ISTANBUL — Istanbul’s top prosecutor on Wednesday filed arrest warrants for two senior Saudi officials who are close to the Saudi crown prince, accusing them of masterminding the killing of the dissident Jamal Khashoggi, according to a senior Turkish official familiar with the investigation and state-run media.

The two Saudis, Maj. Gen. Ahmad al-Assiri and Saud el-Qahtani, are both close aides of Prince Mohammed bin Salman, the de facto ruler of the kingdom and designated heir to the throne, and Western and Turkish officials have said that Mr. Khashoggi’s killing could not have been conducted without the crown prince’s knowledge and approval.

Mr. Khashoggi, a Saudi citizen who lived in the United States and wrote opinion columns for The Washington Post, was killed and his body dismembered inside the Saudi Consulate in Istanbul on Oct. 2. The killing has prompted international outrage over the kingdom’s tactics, and the top United Nations human rights official repeated her call for an international investigation on Wednesday.

The Turkish official, speaking on condition of anonymity according to the protocol of his office, said the arrest warrants were filed after Turkey concluded that the Saudis would not take any formal action against the men.

The Saudis have detained as many as 18 people in connection with Mr. Khashoggi’s death, according to Saudi media reports, but General Assiri and Mr. Qahtani are not among them.

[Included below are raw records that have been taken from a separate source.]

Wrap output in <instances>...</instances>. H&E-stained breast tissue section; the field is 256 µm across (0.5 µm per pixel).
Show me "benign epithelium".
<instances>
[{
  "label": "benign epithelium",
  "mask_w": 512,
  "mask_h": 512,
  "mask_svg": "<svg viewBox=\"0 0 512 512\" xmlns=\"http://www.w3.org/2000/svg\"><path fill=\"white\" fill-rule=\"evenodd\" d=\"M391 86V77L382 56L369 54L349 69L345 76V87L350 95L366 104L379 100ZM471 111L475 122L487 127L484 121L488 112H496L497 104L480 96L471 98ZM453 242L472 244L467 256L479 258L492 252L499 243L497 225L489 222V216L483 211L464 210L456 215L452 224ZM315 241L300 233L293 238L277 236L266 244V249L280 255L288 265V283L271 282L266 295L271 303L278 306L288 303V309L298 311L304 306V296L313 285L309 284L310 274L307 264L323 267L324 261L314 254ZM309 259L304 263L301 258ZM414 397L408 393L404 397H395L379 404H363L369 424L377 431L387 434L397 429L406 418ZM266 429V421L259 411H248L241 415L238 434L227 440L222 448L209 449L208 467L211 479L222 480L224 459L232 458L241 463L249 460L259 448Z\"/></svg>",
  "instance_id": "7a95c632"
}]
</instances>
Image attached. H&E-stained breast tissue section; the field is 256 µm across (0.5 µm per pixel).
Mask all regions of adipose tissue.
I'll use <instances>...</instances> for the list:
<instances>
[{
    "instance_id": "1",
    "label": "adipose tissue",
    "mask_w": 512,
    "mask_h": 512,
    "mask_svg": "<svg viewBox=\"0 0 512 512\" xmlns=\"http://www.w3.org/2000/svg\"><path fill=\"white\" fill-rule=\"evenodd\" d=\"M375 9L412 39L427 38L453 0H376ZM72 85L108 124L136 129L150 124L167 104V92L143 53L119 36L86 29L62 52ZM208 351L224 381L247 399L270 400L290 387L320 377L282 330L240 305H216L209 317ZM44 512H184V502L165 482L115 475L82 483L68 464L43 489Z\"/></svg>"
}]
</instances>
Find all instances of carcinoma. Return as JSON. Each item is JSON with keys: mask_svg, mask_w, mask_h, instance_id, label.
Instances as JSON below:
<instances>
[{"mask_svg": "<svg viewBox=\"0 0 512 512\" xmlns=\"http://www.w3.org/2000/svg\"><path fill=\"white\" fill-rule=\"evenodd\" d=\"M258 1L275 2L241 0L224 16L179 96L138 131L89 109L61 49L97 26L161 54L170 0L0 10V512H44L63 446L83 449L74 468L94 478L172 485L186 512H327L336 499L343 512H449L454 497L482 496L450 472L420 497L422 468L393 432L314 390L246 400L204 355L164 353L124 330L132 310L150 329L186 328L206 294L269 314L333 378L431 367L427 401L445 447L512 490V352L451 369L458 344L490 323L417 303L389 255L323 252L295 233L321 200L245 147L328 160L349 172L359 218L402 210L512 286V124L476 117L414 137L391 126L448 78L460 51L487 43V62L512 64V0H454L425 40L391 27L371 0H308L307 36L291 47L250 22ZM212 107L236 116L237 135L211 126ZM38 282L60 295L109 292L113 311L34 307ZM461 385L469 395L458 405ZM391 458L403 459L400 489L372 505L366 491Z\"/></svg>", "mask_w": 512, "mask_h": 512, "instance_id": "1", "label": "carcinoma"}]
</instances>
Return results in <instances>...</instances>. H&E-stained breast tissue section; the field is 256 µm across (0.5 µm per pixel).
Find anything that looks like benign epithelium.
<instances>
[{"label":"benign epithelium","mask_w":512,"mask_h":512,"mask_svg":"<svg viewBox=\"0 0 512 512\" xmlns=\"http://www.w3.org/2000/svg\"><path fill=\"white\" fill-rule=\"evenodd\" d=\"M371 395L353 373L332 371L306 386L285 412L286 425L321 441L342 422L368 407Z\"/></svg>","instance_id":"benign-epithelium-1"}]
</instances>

Turkish officials have steadily leaked information to the media throughout the investigation as a way of maintaining pressure on Saudi authorities without causing a diplomatic break in relations. While the arrest warrants will help Turkey keep the case in the public eye, officials in Riyadh are unlikely to turn the two suspects over to the Turks.

General Assiri, who previously served as the spokesman for the Saudi-led military intervention in Yemen, is a high-ranking adviser to Prince Mohammed, and he would have had both access to the crown prince and the authority to deploy lower-ranking personnel.

Mr. Qahtani, like General Assiri, is a close adviser to the crown prince and is among those targeted by the United States for sanctions in response to the killing of Mr. Khashoggi. When the leader of the hit team was recorded by Turkish intelligence saying “tell your boss” that the mission was complete, he was believed to have been communicating with Mr. Qahtani.

A bipartisan group of United States senators said on Tuesday that a classified briefing by the C.I.A. director, Gina Haspel, had only solidified their belief that Prince Mohammed had ordered the killing of Mr. Khashoggi, 59.

The Saudi authorities initially denied that Mr. Khashoggi, a critic of the kingdom under Prince Mohammed, had been harmed in the consulate. After issuing several different accounts, the Saudis acknowledged that he had been killed after what they described as a botched attempt to force him to return to Saudi Arabia.

Turkish officials have insisted that the killing was premeditated. The body has not been found.

“In light of information obtained by the judicial authorities of the Kingdom of Saudi Arabia as part of the investigation, there is strong suspicion that Ahmad al-Assiri and Saud al-Qahtani were among the planners of the incident,” the acting chief prosecutor, Hasan Yilmaz, said in the application for the arrest warrants.

The Turkish official familiar with the investigation said that the phrase “among the planners” indicated that the list was not necessarily final.

The official said that sending the suspects to Turkey would allow it more fully to investigate the case, and he reiterated Turkey’s frustration with what it says is a lack of cooperation from Saudi Arabia. The Saudis have yet to say what happened to Mr. Khashoggi’s remains or who ordered and organized his killing, or to identify the “local collaborator” who Saudi officials have said helped dispose of the body.

The United Nations human rights chief, Michelle Bachelet, repeated her call for an international investigation into the murder of Mr. Khashoggi and said she had told the secretary general, Antonio Guterres, that such an inquiry is justified.

“I do believe it is really needed in order to identify the facts of what occurred and who was responsible for that awful killing,” Ms. Bachelet, the high commissioner for human rights, told journalists in Geneva.

Her office does not have a mandate to conduct a criminal investigation, Ms. Bachelet said, and it had not received the information that Turkey has shared with other countries.